Extracted page text data
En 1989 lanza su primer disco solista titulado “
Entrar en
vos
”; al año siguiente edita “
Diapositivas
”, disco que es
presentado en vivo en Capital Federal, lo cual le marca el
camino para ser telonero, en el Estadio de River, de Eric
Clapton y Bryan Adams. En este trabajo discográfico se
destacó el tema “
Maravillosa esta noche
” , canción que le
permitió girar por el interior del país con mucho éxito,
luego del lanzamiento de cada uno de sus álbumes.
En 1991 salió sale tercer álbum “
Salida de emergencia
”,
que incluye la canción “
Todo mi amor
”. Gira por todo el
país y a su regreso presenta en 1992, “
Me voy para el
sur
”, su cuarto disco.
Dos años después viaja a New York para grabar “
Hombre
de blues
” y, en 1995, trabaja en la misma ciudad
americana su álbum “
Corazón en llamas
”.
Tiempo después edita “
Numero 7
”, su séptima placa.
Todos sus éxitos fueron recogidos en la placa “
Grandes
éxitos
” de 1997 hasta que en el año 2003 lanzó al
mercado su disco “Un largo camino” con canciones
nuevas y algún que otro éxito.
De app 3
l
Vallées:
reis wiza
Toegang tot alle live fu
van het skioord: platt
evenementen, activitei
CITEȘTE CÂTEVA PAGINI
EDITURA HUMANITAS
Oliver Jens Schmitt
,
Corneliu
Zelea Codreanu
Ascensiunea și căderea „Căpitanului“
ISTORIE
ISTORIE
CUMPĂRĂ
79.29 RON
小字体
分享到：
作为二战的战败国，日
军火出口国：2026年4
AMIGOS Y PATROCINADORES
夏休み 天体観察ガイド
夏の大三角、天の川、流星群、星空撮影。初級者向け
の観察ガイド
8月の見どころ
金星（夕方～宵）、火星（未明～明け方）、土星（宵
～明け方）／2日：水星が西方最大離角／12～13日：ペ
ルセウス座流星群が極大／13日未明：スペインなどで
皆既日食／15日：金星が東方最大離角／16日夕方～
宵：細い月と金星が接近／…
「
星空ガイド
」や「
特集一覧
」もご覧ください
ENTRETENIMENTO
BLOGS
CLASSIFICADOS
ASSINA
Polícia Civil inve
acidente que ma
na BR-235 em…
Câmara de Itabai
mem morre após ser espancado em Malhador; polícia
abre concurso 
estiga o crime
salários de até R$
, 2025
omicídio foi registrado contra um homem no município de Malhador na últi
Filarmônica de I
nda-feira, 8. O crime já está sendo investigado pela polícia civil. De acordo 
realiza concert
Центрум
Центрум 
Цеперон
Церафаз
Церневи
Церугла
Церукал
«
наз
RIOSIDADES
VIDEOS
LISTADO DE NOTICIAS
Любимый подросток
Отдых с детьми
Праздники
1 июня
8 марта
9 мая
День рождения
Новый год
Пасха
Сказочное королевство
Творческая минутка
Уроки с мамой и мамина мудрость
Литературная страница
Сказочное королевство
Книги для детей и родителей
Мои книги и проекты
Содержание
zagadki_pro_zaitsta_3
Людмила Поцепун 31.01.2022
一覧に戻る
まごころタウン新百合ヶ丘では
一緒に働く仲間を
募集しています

• _What you will do_
Reproduce the listing with each occurrence of "Сказочное королевство" swapped for "Волшебная страна", keeping every other line and character unchanged.

• _Finished exercise_
En 1989 lanza su primer disco solista titulado “
Entrar en
vos
”; al año siguiente edita “
Diapositivas
”, disco que es
presentado en vivo en Capital Federal, lo cual le marca el
camino para ser telonero, en el Estadio de River, de Eric
Clapton y Bryan Adams. En este trabajo discográfico se
destacó el tema “
Maravillosa esta noche
” , canción que le
permitió girar por el interior del país con mucho éxito,
luego del lanzamiento de cada uno de sus álbumes.
En 1991 salió sale tercer álbum “
Salida de emergencia
”,
que incluye la canción “
Todo mi amor
”. Gira por todo el
país y a su regreso presenta en 1992, “
Me voy para el
sur
”, su cuarto disco.
Dos años después viaja a New York para grabar “
Hombre
de blues
” y, en 1995, trabaja en la misma ciudad
americana su álbum “
Corazón en llamas
”.
Tiempo después edita “
Numero 7
”, su séptima placa.
Todos sus éxitos fueron recogidos en la placa “
Grandes
éxitos
” de 1997 hasta que en el año 2003 lanzó al
mercado su disco “Un largo camino” con canciones
nuevas y algún que otro éxito.
De app 3
l
Vallées:
reis wiza
Toegang tot alle live fu
van het skioord: platt
evenementen, activitei
CITEȘTE CÂTEVA PAGINI
EDITURA HUMANITAS
Oliver Jens Schmitt
,
Corneliu
Zelea Codreanu
Ascensiunea și căderea „Căpitanului“
ISTORIE
ISTORIE
CUMPĂRĂ
79.29 RON
小字体
分享到：
作为二战的战败国，日
军火出口国：2026年4
AMIGOS Y PATROCINADORES
夏休み 天体観察ガイド
夏の大三角、天の川、流星群、星空撮影。初級者向け
の観察ガイド
8月の見どころ
金星（夕方～宵）、火星（未明～明け方）、土星（宵
～明け方）／2日：水星が西方最大離角／12～13日：ペ
ルセウス座流星群が極大／13日未明：スペインなどで
皆既日食／15日：金星が東方最大離角／16日夕方～
宵：細い月と金星が接近／…
「
星空ガイド
」や「
特集一覧
」もご覧ください
ENTRETENIMENTO
BLOGS
CLASSIFICADOS
ASSINA
Polícia Civil inve
acidente que ma
na BR-235 em…
Câmara de Itabai
mem morre após ser espancado em Malhador; polícia
abre concurso 
estiga o crime
salários de até R$
, 2025
omicídio foi registrado contra um homem no município de Malhador na últi
Filarmônica de I
nda-feira, 8. O crime já está sendo investigado pela polícia civil. De acordo 
realiza concert
Центрум
Центрум 
Цеперон
Церафаз
Церневи
Церугла
Церукал
«
наз
RIOSIDADES
VIDEOS
LISTADO DE NOTICIAS
Любимый подросток
Отдых с детьми
Праздники
1 июня
8 марта
9 мая
День рождения
Новый год
Пасха
Волшебная страна
Творческая минутка
Уроки с мамой и мамина мудрость
Литературная страница
Волшебная страна
Книги для детей и родителей
Мои книги и проекты
Содержание
zagadki_pro_zaitsta_3
Людмила Поцепун 31.01.2022
一覧に戻る
まごころタウン新百合ヶ丘では
一緒に働く仲間を
募集しています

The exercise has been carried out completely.